Ağzından dökülen her bir kelime yara açmıştı göğsünde kapanmış olduğunu umduğu. Ufacık bir cümle neden bu kadar üzüyordu şimdi onu?

"Fazlasıyla uzak kaldık birbirimizden hyung."

"Çok değiştin çünkü Sanghyuk. Benim sevdiğim minik kardeşim gitti."

"Senin minik kardeşin olmak istemiyordum çünkü. Şimdi bir imparatorluk yönetiyorum. Gücümü görmüyor musun?" Eliyle işaret etti etrafında bulunanı. Başını heybetle kaldırıp kral ilan etti kendini.

"Keşke görmeseydim. Gücünün arkasındaki seni göremiyorum artık çünkü."

Hongbin bir süre sustu. Diğerine bir şeyler demesi için fırsat tanımıştı ancak bir işe yaramadığını gördüğünde nefes alıp yenilgiyle devam etti. Ağlamak üzere olan genci fark edememişti. Yalnızca kendini görebilmişti o an ya da diğeri kendisini fazlasıyla iyi saklıyordu.

"Neden geldiğimi biliyorsun. Kimliğine ihtiyacım var."

"Az önce olduğum kişiyi sevmediğini söyledin. Şimdi ona ihtiyacın mı var?" İronik olan duruma karşı kahkaha attı Hyuk.

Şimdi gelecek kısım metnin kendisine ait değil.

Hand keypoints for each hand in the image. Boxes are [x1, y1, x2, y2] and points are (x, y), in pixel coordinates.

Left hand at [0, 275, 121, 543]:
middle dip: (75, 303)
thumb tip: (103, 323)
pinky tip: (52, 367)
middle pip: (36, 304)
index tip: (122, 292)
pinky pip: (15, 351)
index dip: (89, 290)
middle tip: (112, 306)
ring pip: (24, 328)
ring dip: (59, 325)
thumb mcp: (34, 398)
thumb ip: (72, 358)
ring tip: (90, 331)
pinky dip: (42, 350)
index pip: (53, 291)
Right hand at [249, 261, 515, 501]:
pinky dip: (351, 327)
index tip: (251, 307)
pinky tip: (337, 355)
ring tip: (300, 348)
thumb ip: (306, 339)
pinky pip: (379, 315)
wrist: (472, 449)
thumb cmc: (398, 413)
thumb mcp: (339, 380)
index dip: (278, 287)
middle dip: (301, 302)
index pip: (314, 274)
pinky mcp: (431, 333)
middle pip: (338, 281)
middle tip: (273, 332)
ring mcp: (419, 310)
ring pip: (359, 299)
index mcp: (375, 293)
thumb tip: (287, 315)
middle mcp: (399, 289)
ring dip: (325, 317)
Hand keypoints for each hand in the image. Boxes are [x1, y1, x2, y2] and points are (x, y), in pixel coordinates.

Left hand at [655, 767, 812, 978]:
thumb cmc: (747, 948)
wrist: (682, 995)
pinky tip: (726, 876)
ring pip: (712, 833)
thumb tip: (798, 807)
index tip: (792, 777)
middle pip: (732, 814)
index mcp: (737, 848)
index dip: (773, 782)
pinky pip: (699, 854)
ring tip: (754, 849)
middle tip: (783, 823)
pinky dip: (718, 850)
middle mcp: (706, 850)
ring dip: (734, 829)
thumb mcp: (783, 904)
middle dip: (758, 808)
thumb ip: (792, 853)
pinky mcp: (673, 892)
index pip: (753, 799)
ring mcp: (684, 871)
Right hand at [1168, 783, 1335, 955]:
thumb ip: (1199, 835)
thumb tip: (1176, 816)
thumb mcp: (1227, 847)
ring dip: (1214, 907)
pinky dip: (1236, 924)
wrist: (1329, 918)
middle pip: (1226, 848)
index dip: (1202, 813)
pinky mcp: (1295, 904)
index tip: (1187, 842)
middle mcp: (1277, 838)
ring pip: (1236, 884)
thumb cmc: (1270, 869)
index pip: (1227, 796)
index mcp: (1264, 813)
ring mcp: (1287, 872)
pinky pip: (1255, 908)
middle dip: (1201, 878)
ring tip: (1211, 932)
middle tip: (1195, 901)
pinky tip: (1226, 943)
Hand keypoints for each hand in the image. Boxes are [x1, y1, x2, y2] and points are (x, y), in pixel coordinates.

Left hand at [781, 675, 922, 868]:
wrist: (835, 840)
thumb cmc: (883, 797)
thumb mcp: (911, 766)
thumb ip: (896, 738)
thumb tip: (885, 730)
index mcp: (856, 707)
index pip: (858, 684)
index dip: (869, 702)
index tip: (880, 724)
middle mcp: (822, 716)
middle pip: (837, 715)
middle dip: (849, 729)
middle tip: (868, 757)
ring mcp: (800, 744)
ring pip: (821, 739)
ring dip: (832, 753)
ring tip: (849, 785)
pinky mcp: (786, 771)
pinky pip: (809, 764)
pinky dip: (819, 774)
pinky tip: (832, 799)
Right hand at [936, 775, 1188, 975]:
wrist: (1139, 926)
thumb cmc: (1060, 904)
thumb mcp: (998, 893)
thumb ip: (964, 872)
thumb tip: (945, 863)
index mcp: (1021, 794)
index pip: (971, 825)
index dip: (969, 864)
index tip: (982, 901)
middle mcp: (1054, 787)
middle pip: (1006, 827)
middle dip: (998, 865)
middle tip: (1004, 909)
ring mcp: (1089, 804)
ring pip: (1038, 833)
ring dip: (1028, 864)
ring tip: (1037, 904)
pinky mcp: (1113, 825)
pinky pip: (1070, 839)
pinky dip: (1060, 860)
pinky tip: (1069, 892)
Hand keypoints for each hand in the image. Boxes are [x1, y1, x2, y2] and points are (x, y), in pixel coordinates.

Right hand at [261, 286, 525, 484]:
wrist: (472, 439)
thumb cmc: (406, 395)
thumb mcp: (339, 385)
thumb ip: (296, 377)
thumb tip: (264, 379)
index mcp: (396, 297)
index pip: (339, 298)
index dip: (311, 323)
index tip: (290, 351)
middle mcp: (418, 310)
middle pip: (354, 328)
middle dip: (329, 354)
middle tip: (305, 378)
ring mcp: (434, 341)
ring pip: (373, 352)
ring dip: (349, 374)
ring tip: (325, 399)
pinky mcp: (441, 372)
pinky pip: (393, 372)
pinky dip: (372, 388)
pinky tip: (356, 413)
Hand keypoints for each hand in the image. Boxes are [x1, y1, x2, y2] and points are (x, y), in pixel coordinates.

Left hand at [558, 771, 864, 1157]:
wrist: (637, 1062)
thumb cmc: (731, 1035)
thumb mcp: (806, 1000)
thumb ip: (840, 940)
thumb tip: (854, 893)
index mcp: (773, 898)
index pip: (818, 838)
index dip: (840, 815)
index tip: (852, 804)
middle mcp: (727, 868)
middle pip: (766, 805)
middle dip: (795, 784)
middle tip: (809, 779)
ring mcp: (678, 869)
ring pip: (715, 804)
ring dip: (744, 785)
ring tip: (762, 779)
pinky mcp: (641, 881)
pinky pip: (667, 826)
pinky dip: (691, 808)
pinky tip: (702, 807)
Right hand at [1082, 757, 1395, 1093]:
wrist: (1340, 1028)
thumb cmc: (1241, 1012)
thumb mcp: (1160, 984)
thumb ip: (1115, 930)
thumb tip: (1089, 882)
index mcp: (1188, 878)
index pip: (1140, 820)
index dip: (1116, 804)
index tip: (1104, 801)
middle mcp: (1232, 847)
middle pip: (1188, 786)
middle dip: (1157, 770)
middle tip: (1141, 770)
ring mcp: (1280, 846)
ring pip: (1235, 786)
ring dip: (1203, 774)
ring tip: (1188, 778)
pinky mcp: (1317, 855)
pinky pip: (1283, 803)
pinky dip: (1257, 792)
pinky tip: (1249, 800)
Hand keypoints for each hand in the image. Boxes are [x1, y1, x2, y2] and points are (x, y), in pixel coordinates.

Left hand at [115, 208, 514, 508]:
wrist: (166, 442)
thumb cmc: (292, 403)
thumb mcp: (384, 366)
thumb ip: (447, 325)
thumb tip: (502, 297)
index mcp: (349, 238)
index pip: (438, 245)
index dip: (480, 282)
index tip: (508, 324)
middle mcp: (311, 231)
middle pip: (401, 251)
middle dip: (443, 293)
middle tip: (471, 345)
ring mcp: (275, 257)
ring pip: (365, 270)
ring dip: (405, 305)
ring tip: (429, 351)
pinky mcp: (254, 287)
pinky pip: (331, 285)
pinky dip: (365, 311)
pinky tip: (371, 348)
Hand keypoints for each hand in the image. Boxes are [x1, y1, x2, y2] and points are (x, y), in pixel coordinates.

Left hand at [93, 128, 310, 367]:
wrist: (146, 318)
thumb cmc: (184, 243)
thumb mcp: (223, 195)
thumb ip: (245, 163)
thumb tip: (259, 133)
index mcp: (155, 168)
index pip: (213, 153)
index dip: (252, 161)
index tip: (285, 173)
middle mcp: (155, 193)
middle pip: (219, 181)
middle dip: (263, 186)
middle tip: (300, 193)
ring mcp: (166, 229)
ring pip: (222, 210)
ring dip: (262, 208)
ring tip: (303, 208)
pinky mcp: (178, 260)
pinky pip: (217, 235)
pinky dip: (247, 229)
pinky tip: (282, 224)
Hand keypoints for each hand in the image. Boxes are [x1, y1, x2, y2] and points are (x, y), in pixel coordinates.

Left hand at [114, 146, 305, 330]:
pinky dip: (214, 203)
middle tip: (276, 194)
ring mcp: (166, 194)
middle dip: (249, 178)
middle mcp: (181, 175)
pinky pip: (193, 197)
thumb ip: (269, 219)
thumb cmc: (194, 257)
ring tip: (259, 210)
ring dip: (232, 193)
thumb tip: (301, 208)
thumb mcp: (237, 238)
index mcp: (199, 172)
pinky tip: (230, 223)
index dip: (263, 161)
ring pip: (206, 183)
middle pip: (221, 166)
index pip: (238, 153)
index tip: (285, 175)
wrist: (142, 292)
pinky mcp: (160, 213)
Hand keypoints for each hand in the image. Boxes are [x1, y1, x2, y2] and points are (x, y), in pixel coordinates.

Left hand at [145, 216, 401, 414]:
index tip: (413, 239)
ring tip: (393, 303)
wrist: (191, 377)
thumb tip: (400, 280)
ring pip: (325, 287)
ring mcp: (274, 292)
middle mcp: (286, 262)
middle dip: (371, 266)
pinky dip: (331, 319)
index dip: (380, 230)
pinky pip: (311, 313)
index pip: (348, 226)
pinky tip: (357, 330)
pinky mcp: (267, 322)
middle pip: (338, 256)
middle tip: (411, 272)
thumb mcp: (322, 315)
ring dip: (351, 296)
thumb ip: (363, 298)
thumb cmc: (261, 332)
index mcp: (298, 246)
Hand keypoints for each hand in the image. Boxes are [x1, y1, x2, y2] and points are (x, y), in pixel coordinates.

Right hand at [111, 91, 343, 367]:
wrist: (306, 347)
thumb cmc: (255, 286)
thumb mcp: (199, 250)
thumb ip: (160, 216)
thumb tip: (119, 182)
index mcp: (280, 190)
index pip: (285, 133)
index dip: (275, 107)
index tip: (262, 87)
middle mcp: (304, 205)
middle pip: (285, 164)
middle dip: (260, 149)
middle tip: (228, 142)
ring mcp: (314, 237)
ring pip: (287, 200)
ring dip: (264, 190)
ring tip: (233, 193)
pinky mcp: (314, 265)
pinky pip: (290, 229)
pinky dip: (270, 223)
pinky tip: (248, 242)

Bu hyung komikti, ne diyeceğini bilmiyor ve sözlerini karşısında korkmadan dile getirebiliyordu.

"Olduğun kişiyi değil, arkasına saklandıklarını sevmiyorum. Her neyse. Yardım edecek misin?"

"Neden onların yanındasın? Kyungsoo denilen çocuk yüzünden mi?"

Tek kaşını kaldırarak süzdü onu Hongbin. Bones'un gerçek adını kendisinden önce öğrenmiş, bununla alakalı soru sorabilecek kadar yakın bulmuştu kendisini bir anda. Halbuki özel hayatı küçük Hyuk'u ilgilendirecek son şeydi.

"Sen neden ilgileniyorsun bu durumla? Bana olan aşkın yüzünden mi?"

Uzun beden aniden ayaklandığında korkmadığını söylese yalan olurdu. Yine de yerinden bir milim dahi kıpırdamadı ve onun kendisine yaklaşmasını izledi. Keskin bakışlarıyla delip geçiyordu göğsünü, ince dudaklarıyla söylenilemeyen sözleri mırıldanıyordu.

"Yıllarca benden sana olan aşkım yüzünden kaçtın. Senin için çabalayıp bir yerlere geldikçe korkundan bahaneler türettin. Ben Sanghyuk, yıllarca yüzüm olmadan yaşadım. Kimse bilmedi gözlerimdeki acıyı, dudaklarımdaki mührü. Sana kimliğimi vereceğim, güzel yüzünde benim adımı taşıyacaksın. Karşılığında ise... Benim olacaksın."

***

Jongin üstüne geçirdiği ince kazağı pantolonun içine sokarken renklerin uyumlu olup olmadığına bakıyordu. Arkasından gelen adamı görememişti bu nedenle. Beline sarılan kollarla yerinde sıçrayıp baktı kolunun altına girmeyi bekleyen adama. Hemen ona sarılıp öne doğru çekti, böylesine aniden sarıldığını hiç görmemişti büyüğün.